Райнхард подкрутил усы и нахмурился.
— Не похоже ли это на полет во сне? — настаивал Либерман.
— Да, — ответил Райнхард. — Сейчас, когда ты это сказал, мне кажется, что в этих двух ощущениях и правда есть что-то общее.
— Вот видишь… Я считаю, Оскар, что поездка на колесе обозрения размывает границу между реальным и нереальным миром — сознательная и бессознательная части мозга приближаются друг к другу.
— И это значит?..
— Ты прочитал книгу, которую я тебе дал?
— О снах? Знаешь, я начал, но…
— Не важно, — сказал Либерман. — В мире снов наши комплексы выходят наружу. Во снах часто тем или иным образом выражаются запретные желания. Даже самые преданные мужья видят во сне тайные любовные свидания. — Райнхард поерзал на стуле. Он выглядел немного смущенным. — Когда Брукмюллер узнал, что я выяснил, как он совершил убийства, и понял его мотивы, у него возникло только одно желание: убить своего врага, врага, который (по крайней мере, для него) олицетворял все его подсознательные предрассудки. Все политические амбиции Брукмюллера рухнули, и в атмосфере колеса обозрения, похожей на сон, это его запретное желание легко нашло свое выражение. Он попытался убить меня — и таким образом сознался в совершении этих преступлений.
— Получается, ты не планировал получить от него словесное признание. Ты с самого начала собирался спровоцировать Брукмюллера!
Райнхард немного повысил голос.
— Теперь ты понимаешь, Оскар, почему я не мог быть с тобой абсолютно откровенен? Брюгель никогда не признал бы психологическое объяснение достаточным для проведения подобной операции…
— И я бы не признал, особенно если бы я знал все подробности твоих рассуждений! — Райнхард покачал головой. — Ты хоть понимаешь, что полицейский стрелок получил инструкции в самый последний момент? Об этом чуть не забыли.
Да, — сказал Либерман, — мне чрезвычайно повезло иметь в твоем лице такого заботливого друга, и я должен не только извиниться перед тобой, но и признать, что я перед тобой в большом долгу.
— Я не могу поверить, что ты не сказал мне!
— Это было совершенно необходимо.
— Провоцировать его, зная, что он, возможно, попытается убить тебя!
— У меня не было другого выхода. Я надеялся, что к тому времени, когда Брукмюллер поддастся на мои провокации, колесо уже совершит полный круг и наша гондола будет недалеко от земли. Я подумал, что тогда я буду в относительной безопасности…
— В относительной безопасности! Не могу поверить, что ты не сказал мне!
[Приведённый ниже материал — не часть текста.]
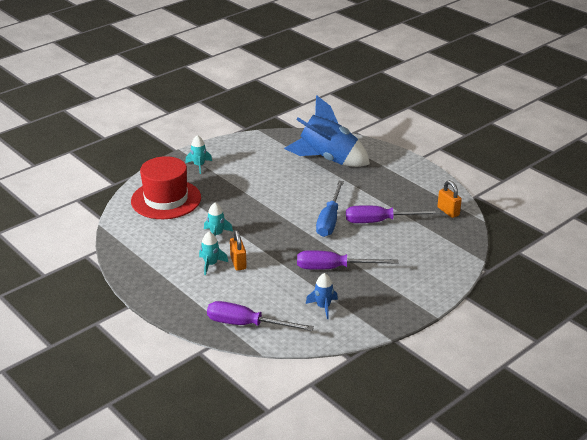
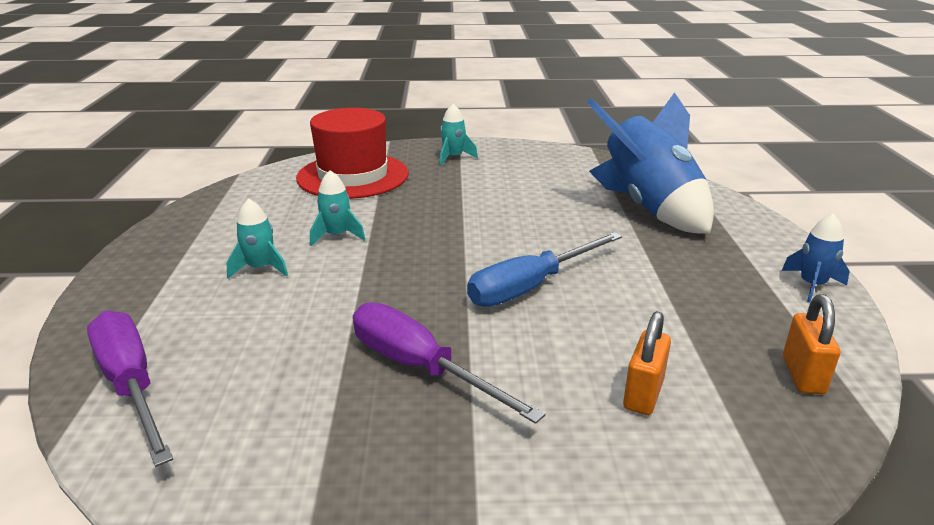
camera: 40 degrees right, 5 degrees down
orange padlock [230,230,247,271] -> orange padlock moved to [623,311,671,415]
blue rocket [306,273,338,319] -> blue rocket moved to [782,213,850,302]
purple screwdriver [346,205,441,223] -> none

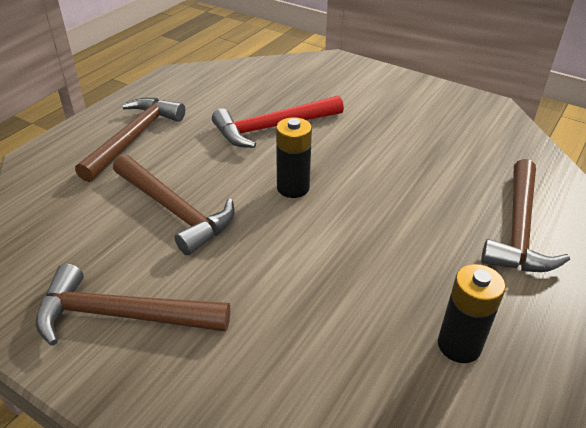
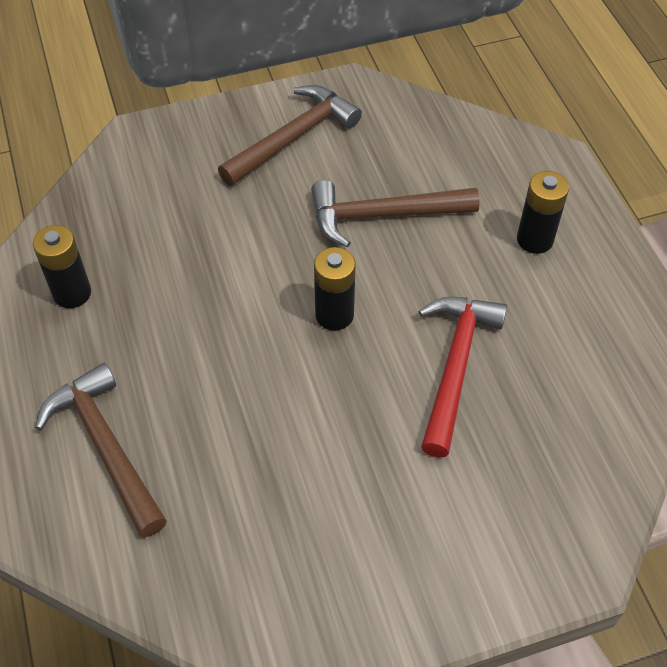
camera: 130 degrees right, 15 degrees up
brown hammer [75,98,185,182] -> black battery [517,171,569,254]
— Ну, если честно, Оскар я до сих пор не могу поверить, что ты не сказал мне, что тот устроенный тобой сеанс был ненастоящим!
— Это другое дело.
— Неужели?
Райнхард что-то пробормотал себе под нос, стараясь сохранить сердитое выражение лица, которое тем не менее постепенно и неохотно смягчалось.
— Ну ладно… — пробормотал он. — Все закончилось хорошо, и так приятно было наконец утереть нос этому фон Булову!
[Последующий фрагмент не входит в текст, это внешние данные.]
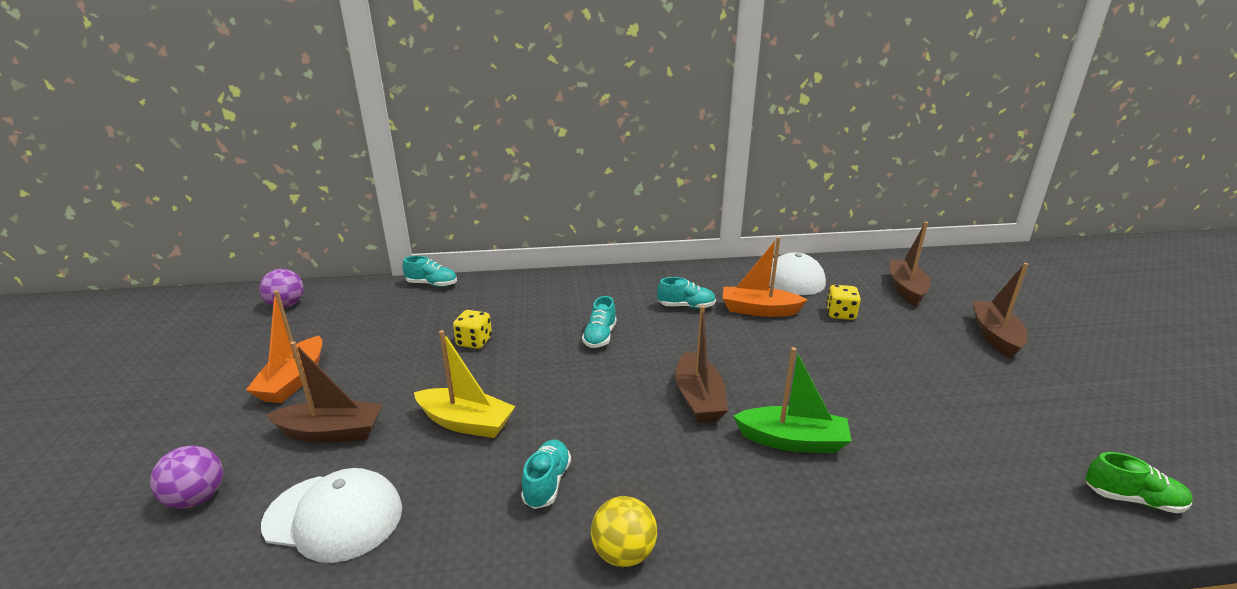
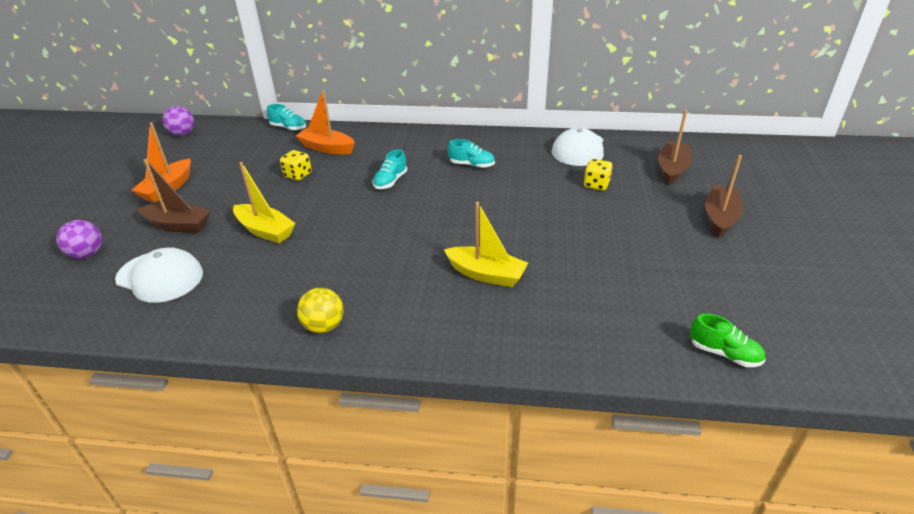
camera: 15 degrees right, 10 degrees up
turquoise shoe [521,439,571,509] -> none
brown boat [675,305,728,423] -> none
orange boat [723,237,807,317] -> orange boat moved to [296,90,355,154]
green boat [733,347,852,453] -> yellow boat [444,202,528,287]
Они оба посмотрели друг на друга и одновременно расхохотались.
Еще несколько часов они смаковали свой триумф. Вся комната наполнилась сигарным дымом, а огонь в камине давно погас. Когда Либерман разлил остатки коньяка, Райнхард сказал, что судьба Шарлотты Лёвенштайн должна обязательно послужить уроком для людей вроде нее. Но вместо того чтобы согласиться, Либерман не стал почему-то осуждать мертвую женщину, а наоборот, принялся ее защищать.
— Несомненно, фройляйн Лёвенштайн была роковой женщиной — сиреной, достойной занять место среди героинь любовных романов. Но я не могу осуждать ее, Оскар. В наше время в Вене существует немного возможностей для умных и сильных женщин как-то устроиться. Большинство из них отказываются от своих амбиций и погружаются в семейные заботы и воспитание детей. Некоторые, наоборот, бунтуют, и тогда их считают ненормальными. Шарлотте Лёвенштайн можно только посочувствовать. В конце концов, она всего лишь пыталась защитить себя.